Exercise: How many lines of the data hold the word "Riverscape"? State the number and nothing else.

Input data:
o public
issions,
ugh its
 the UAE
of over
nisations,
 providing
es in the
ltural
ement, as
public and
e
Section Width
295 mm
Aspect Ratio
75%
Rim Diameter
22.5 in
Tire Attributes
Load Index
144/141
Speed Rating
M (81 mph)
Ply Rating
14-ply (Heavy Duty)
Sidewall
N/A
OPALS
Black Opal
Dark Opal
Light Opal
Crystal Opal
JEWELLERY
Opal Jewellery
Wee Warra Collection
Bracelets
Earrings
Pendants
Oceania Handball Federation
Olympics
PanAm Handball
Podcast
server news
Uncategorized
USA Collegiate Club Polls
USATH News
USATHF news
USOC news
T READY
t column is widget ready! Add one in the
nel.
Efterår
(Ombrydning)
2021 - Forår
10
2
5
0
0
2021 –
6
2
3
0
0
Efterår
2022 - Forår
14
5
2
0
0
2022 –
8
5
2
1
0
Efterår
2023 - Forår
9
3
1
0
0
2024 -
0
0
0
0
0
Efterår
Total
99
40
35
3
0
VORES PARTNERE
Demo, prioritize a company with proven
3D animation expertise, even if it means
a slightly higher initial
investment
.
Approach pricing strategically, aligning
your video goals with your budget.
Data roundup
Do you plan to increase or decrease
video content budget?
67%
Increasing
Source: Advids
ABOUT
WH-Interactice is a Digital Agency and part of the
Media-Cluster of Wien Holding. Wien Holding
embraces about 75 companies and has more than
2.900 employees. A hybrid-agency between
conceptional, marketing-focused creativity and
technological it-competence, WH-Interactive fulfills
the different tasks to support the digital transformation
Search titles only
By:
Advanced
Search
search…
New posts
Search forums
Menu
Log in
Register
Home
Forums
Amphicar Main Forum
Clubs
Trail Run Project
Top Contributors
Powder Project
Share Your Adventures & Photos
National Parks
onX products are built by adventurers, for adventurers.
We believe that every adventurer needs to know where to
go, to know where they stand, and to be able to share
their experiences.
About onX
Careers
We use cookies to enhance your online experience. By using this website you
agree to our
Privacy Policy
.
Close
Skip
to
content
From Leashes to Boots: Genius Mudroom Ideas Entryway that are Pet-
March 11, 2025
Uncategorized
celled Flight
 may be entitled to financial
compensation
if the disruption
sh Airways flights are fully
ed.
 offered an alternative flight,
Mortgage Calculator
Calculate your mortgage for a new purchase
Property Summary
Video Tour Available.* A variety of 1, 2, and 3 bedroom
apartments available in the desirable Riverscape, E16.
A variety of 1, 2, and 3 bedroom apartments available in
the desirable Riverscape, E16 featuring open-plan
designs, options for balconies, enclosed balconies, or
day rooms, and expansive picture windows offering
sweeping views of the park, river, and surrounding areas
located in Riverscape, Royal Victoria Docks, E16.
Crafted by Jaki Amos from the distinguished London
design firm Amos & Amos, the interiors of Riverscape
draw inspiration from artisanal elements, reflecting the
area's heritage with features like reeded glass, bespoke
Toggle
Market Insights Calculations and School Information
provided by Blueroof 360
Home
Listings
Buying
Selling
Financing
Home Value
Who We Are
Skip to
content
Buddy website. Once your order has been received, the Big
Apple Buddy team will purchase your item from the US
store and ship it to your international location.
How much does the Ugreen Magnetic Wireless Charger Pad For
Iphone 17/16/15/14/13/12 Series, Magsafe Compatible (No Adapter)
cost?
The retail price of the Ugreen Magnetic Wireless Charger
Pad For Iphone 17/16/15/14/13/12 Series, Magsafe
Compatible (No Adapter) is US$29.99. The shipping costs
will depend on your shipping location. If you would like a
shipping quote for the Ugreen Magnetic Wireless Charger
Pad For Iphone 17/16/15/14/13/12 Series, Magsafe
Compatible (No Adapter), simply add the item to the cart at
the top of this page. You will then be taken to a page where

Completed exercise: 4